Police sources said the officers shot at the man when he kept threatening them with the hammer.
French interior minister Gerard Colomb told reporters that the attacker, believed to be an Algerian student, was also armed with kitchen knives.
"We've gone from very sophisticated terrorism, now we are at a point where we have this basic terrorism using any basic tools they can find," Colomb said.
One officer was lightly injured and the assailant was shot in the chest, according to one source.
Emergency responders were on scene after the attack, according to Europe 1 radio network.
Police had earlier said they were dealing with an incident in the courtyard outside the world-famous tourist site amid reports of panic and gunshots in the area.
Officials warned people to stay away from the area.

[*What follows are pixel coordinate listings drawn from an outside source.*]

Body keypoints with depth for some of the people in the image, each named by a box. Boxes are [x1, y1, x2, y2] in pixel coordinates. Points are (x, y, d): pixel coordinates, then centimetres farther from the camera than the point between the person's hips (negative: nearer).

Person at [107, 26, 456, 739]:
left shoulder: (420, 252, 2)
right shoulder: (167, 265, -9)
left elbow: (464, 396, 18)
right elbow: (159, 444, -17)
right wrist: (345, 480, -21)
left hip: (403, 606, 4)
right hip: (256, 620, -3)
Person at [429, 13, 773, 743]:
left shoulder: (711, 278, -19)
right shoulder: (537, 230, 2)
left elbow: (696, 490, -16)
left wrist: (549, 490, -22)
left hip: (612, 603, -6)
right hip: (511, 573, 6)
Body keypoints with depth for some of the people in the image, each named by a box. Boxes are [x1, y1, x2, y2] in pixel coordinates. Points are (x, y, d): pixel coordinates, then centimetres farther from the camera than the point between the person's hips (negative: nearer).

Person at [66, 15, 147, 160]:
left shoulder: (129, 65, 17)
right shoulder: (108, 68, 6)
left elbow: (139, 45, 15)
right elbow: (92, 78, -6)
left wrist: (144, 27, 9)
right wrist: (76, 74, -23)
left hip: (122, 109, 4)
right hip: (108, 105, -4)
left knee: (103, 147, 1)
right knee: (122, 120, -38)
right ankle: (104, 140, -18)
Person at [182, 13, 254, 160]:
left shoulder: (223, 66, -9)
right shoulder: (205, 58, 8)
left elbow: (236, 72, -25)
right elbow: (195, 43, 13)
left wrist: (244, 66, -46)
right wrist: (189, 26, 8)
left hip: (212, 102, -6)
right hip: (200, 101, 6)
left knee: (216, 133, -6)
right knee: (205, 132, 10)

At least one person said on Twitter that he was inside the church and could hear sirens outside.
"So we are trapped in Notre Dame Cathedral," Matthew CurrieHolmes wrote on Twitter. "Something is happening outside we don't know what it is. Police sirens can be heard."
He later said that officials were not letting anyone in or out of the cathedral.

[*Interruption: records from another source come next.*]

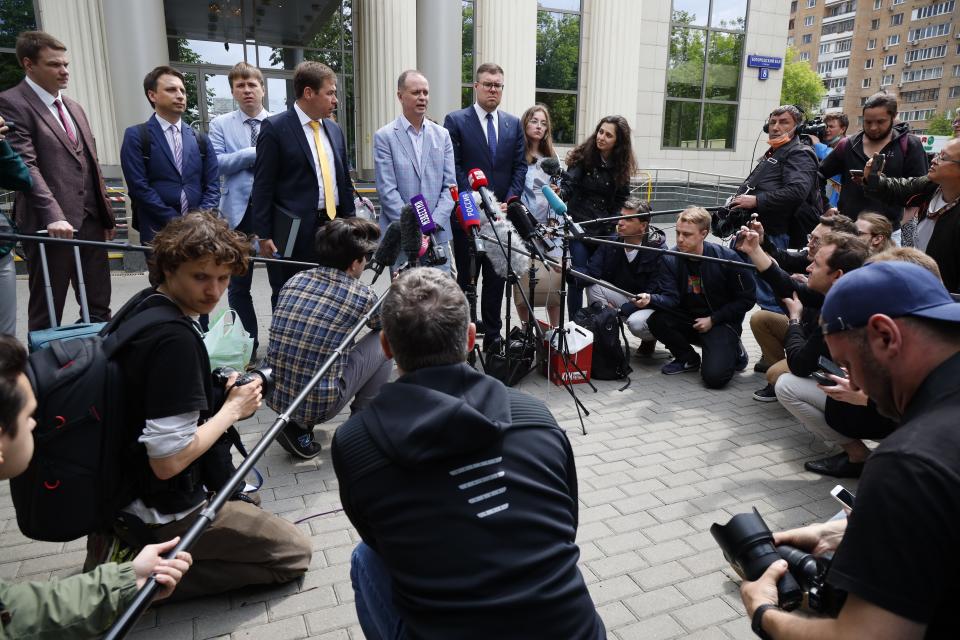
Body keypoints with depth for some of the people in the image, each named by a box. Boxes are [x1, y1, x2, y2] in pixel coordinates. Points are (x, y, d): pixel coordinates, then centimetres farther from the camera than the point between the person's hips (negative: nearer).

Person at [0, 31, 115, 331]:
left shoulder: (74, 107, 19)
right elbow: (26, 166, -15)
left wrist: (106, 215, 16)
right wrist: (53, 216, -26)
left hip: (90, 220, 7)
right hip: (50, 225, -7)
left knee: (98, 307, 9)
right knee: (46, 314, 3)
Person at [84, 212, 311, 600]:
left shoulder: (140, 306, 0)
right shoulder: (175, 339, -29)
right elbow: (169, 460, -30)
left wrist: (217, 392, 2)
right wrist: (233, 409, -16)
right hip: (165, 512, -9)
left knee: (245, 497, 34)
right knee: (294, 553, 4)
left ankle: (127, 543, 16)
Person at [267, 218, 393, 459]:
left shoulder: (293, 280, 4)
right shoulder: (362, 295, -9)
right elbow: (385, 324, 16)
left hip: (275, 397, 5)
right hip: (319, 404, -5)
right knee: (385, 340, 10)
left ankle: (299, 425, 19)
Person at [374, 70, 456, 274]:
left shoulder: (442, 135, 10)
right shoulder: (384, 136, -1)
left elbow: (449, 185, 6)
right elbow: (387, 190, -7)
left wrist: (433, 224, -7)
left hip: (438, 234, 3)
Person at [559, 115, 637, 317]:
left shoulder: (621, 166, 6)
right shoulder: (583, 156, -4)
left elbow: (620, 201, 10)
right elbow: (569, 183, -15)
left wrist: (610, 226, -2)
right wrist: (560, 192, -37)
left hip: (604, 230, 3)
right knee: (578, 277, -6)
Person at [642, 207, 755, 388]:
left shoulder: (727, 258, -16)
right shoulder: (671, 259, -8)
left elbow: (747, 298, -7)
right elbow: (671, 298, -17)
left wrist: (713, 319, -13)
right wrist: (650, 299, -40)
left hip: (722, 322, -4)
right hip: (688, 319, 4)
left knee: (714, 376, -24)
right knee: (657, 321, -26)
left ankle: (733, 352, 13)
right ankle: (688, 359, 2)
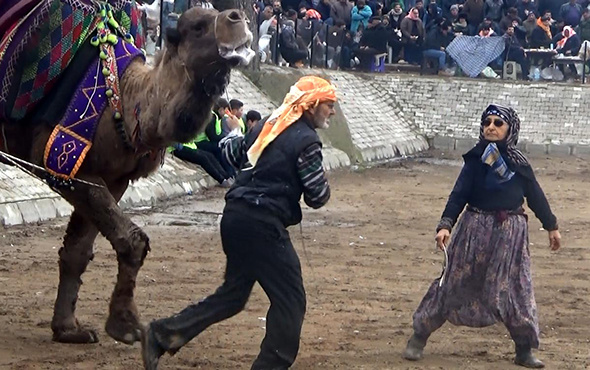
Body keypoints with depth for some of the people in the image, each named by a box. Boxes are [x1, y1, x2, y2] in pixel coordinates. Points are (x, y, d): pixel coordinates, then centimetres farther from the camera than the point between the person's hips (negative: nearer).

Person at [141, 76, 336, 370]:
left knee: (233, 294, 17)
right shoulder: (306, 141, -10)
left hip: (235, 214, 9)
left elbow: (232, 153, 25)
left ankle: (162, 334, 12)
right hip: (262, 224, -9)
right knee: (290, 300, 0)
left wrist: (232, 136, 46)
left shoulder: (267, 126, 14)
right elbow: (317, 197, -9)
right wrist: (322, 181, 12)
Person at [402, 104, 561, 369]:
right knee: (454, 283, 2)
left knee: (514, 288, 3)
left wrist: (551, 226, 20)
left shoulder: (519, 163, 2)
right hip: (476, 229, -1)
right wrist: (445, 225, -21)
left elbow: (535, 196, 12)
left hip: (510, 233, 2)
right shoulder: (475, 160, -4)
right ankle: (418, 338, 11)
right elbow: (459, 194, -9)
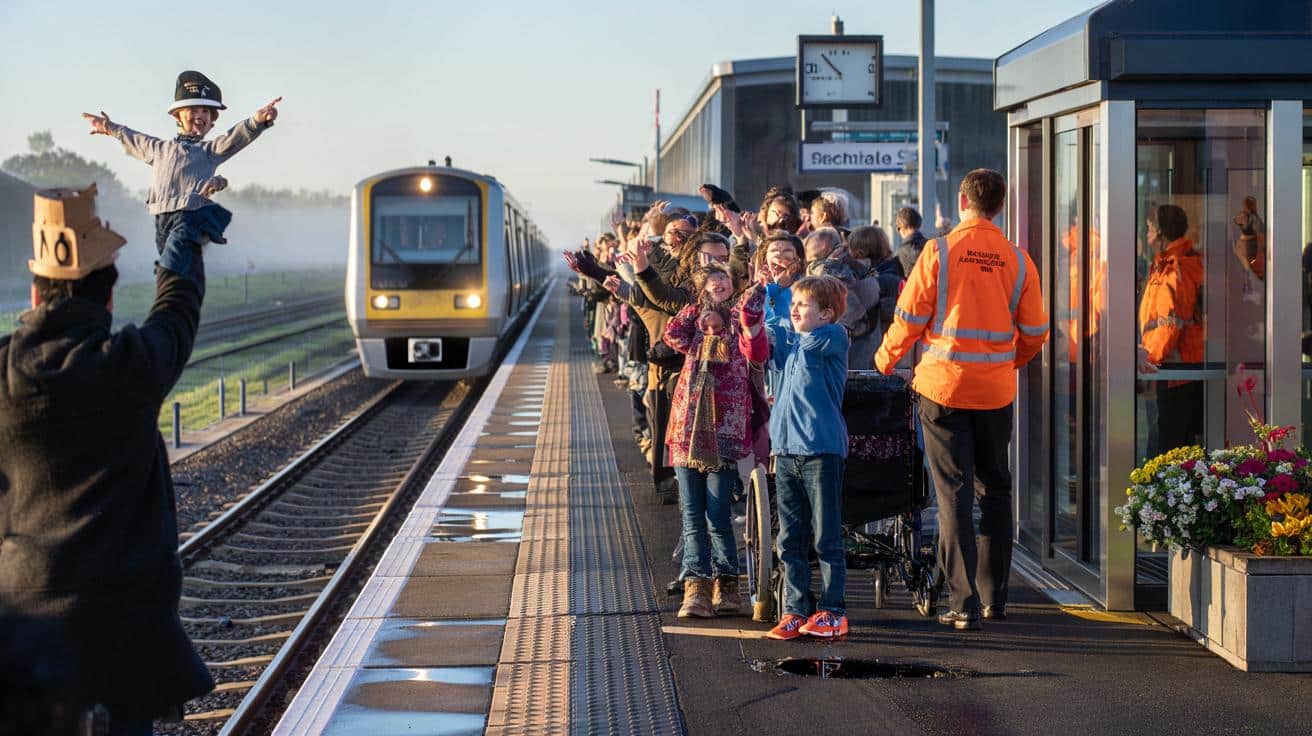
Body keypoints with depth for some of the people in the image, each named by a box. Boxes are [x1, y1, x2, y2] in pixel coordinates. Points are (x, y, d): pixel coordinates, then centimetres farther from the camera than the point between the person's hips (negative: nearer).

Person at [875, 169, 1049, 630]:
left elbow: (909, 318, -6)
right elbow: (1034, 333, 6)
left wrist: (886, 359, 13)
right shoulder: (1017, 260, 0)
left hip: (944, 384, -2)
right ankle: (994, 597, 21)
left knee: (953, 494, 1)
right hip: (996, 390, 3)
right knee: (995, 490, 16)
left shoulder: (939, 252, -8)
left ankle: (964, 602, -2)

A month earlier a convicted criminal with links to radical Islam shouted "I am here to die for Allah, there will be deaths" seconds before he was shot dead during an attack at Paris Orly airport.
The 39-year-old, named locally as career criminal Ziyed Ben Belgacem, was killed after wrestling a soldier's gun from her and fleeing into a McDonald's. He sent a text message to his brother and father stating "I shot the police", shortly before he was killed.

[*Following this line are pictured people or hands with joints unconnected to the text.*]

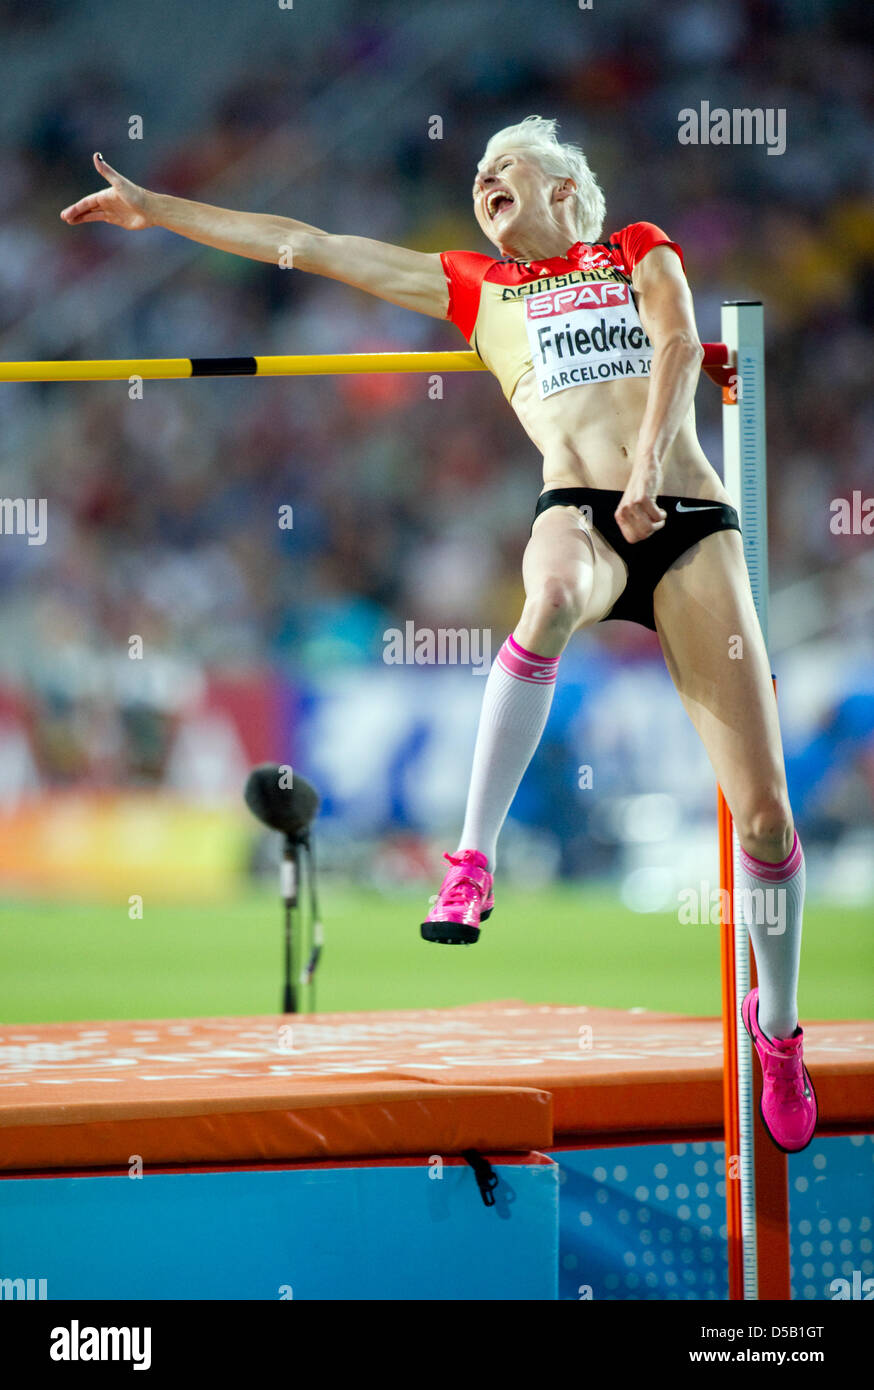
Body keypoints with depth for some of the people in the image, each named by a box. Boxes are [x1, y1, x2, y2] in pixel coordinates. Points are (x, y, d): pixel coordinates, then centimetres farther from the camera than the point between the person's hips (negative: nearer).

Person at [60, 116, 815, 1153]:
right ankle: (474, 857, -36)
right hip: (579, 512, 0)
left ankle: (777, 1020, 15)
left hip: (688, 522, 0)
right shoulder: (475, 287, 23)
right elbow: (308, 248, 23)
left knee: (763, 811, -6)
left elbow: (678, 342, 1)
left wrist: (649, 458, -17)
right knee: (552, 597, -41)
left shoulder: (638, 252, 20)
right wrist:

It followed the shooting in February of a man outside the Louvre museum in the heart of Paris after he attempted to storm the historic art gallery.
On July 14 last year amid Bastille Day celebrations in the Riviera city of Nice, a large truck was driven into a festive crowd, killing 86 people. The driver was shot dead. Isis extremists claimed responsibility for the attack.
Just 12 days later two Isis fanatics stormed into a church in Normandy and slit the throat of a priest as he was celebrating mass.
A month earlier, two French police officers were murdered in their Paris home in front of their 3-year-old son. Again Isis claimed responsibility for the slaying, which was done by a jihadist with a prior terrorist conviction. He was killed by police on the scene.
And in November 2015, Isis militants went on the rampage, murdering 130 people.
They used machine guns to slaughter revellers at the Bataclan music hall and in bars and restaurants in some of the city's most popular night spots. A suicide bomber also targeted the Stade de France stadium.
The atrocity led to the declaration of a state of emergency in France.
In January the same year, two brothers killed 11 people inside the Paris building where the satirical magazine Charlie Hebdo was headquartered in what Isis claimed was retaliation for the publication of cartoons about the Prophet Muhammad.
More were killed in attacks on a kosher market in eastern Paris and on police. There were 17 victims in all, including two police officers. The attackers were killed.